Create a LiteRT interpreter

The interpreter configures model execution on a chosen delegate and allocates memory for forward propagation:
tflite::ops::builtin::BuiltinOpResolver resolver;
tflite::InterpreterBuilder builder(*model, resolver);
std::unique_ptr<tflite::Interpreter> interpreter;
builder(&interpreter);

if (!interpreter) {
    std::cerr << "Failed to construct interpreter on provided tflite model" << std::endl;
}
if (interpreter->AllocateTensors() != kTfLiteOk) {
    std::cerr << "Failed to allocate tensors!" << std::endl;
    exit(-1);
}

Prepare the model with a delegate

The following example creates the XNNPACK delegate for running a LiteRT model on the Arm® CPU:
TfLiteXNNPackDelegateOptions xnnpack_options = TfLiteXNNPackDelegateOptionsDefault();
xnnpack_options.num_threads = num_threads;

TfLiteDelegate* xnnpack_delegate = TfLiteXNNPackDelegateCreate(&xnnpack_options);
if (interpreter->ModifyGraphWithDelegate(xnnpack_delegate) != kTfLiteOk) {
    // Report error and fall back to another delegate, or the default backend
}

Prepare input/output buffers

Before running inference, preprocess the input data (such as camera frames) to match the model’s expected format. Common preprocessing steps include:
  • Resizing the input image to the resolution expected by the model
  • Normalization
  • Mean subtraction

Run inference

Use the Invoke() API to run inference. After completion, parse the output tensors from the interpreter:
interpreter->Invoke();
For a comprehensive example, see the label_image example on the TensorFlow GitHub repository. For more information, see the LiteRT documentation.

Deploy with the Qualcomm IM SDK

The gst-ai-classification sample application uses the Qualcomm IM SDK plugins to run a LiteRT classification model on Qualcomm development kits with hardware acceleration.

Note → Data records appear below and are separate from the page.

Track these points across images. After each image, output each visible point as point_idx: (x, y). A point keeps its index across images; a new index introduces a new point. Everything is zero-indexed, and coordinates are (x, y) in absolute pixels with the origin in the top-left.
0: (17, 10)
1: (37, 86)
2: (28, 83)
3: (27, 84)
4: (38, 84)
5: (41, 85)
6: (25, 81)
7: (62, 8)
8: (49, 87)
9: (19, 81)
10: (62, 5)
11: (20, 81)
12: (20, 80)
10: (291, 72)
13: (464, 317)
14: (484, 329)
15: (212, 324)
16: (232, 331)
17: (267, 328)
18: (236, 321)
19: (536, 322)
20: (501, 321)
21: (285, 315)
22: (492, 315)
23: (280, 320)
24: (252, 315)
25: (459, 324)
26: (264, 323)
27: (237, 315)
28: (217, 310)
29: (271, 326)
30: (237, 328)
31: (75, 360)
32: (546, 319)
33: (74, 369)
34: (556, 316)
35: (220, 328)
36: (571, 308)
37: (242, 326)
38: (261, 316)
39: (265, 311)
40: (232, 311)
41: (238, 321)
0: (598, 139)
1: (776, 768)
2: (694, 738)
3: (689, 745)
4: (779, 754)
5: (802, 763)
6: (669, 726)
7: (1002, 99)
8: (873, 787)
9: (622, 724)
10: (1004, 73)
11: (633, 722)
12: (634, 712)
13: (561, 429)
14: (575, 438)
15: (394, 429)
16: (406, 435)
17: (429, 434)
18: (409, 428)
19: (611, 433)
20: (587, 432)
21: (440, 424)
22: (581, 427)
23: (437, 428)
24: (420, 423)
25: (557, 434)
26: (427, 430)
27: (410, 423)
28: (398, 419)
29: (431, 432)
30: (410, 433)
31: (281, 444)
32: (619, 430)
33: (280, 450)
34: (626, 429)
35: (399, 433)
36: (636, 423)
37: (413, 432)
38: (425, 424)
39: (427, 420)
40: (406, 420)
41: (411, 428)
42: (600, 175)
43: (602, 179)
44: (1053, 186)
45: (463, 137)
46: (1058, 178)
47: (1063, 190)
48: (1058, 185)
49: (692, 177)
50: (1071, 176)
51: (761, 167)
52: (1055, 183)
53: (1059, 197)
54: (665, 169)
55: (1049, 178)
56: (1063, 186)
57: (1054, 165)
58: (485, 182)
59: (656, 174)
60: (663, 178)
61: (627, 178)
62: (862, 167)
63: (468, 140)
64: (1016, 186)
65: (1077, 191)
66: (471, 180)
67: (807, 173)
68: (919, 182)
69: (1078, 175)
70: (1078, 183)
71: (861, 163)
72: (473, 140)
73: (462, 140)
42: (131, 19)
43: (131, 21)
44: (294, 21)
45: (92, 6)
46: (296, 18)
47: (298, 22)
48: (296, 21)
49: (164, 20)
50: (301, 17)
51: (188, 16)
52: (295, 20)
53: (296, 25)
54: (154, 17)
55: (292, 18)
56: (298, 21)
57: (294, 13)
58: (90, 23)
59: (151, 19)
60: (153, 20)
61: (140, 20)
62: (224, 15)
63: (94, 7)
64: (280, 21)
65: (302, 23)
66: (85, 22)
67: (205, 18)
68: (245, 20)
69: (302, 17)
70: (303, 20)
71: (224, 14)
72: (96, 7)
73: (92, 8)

The pipeline receives a video stream from a camera, performs preprocessing, runs inference on the AI hardware, and displays the results:
LiteRT model pipeline using the Qualcomm IM SDK on Qualcomm Linux
The gst-ai-classification application:
  1. Opens the IMX577 camera at a specified resolution and frame rate (for example, 1080p at 30 fps).
  2. Preprocesses each camera frame — downscales to 224×224 and normalizes based on model requirements.
  3. Loads the LiteRT classification model and runs inference using the qtimltflite plugin.
  4. Extracts the label with the highest predicted probability from the output tensor.
  5. Overlays the inference result on the original camera frame and displays it on the connected monitor.

Download the model and label files

  1. Go to Qualcomm AI Hub and download the Inception-v3 quantized model.
  2. Download the label file:
    curl -L -O https://raw.githubusercontent.com/qualcomm/sample-apps-for-qualcomm-linux/refs/heads/main/artifacts/json_labels/classification.json
    
  3. On the target device, create the required directories:
    ssh root@<IP_ADDRESS_OF_TARGET_DEVICE>
    
    mkdir -p /etc/models /etc/labels /etc/media
    
    exit
    
  4. Copy the model and label files to the device:
    scp classification.json root@<IP_ADDRESS_OF_TARGET_DEVICE>:/etc/labels
    
    scp inception_v3-inception-v3-w8a8.tflite root@<IP_ADDRESS_OF_TARGET_DEVICE>:/etc/models
    

Run the sample application

  1. Sign in to the target device using SSH:
    ssh root@<IP_ADDRESS_OF_TARGET_DEVICE>
    
  2. Edit the /etc/configs/config_classification.json configuration file:
    {
      "file-path": "/etc/media/video.mp4",
      "ml-framework": "tflite",
      "model": "/etc/models/inception_v3-inception-v3-w8a8.tflite",
      "labels": "/etc/labels/classification.json",
      "threshold": 40,
      "runtime": "dsp",
      "output-type": "waylandsink"
    }
    
  3. Copy a video file to /etc/media/video.mp4 on the device.
  4. Run the classification sample application:
    gst-ai-classification --config-file=/etc/configs/config_classification.json
    
    To stop the application, press Ctrl+C.
When running, the application displays the video stream on the connected monitor with inference results overlaid on each frame.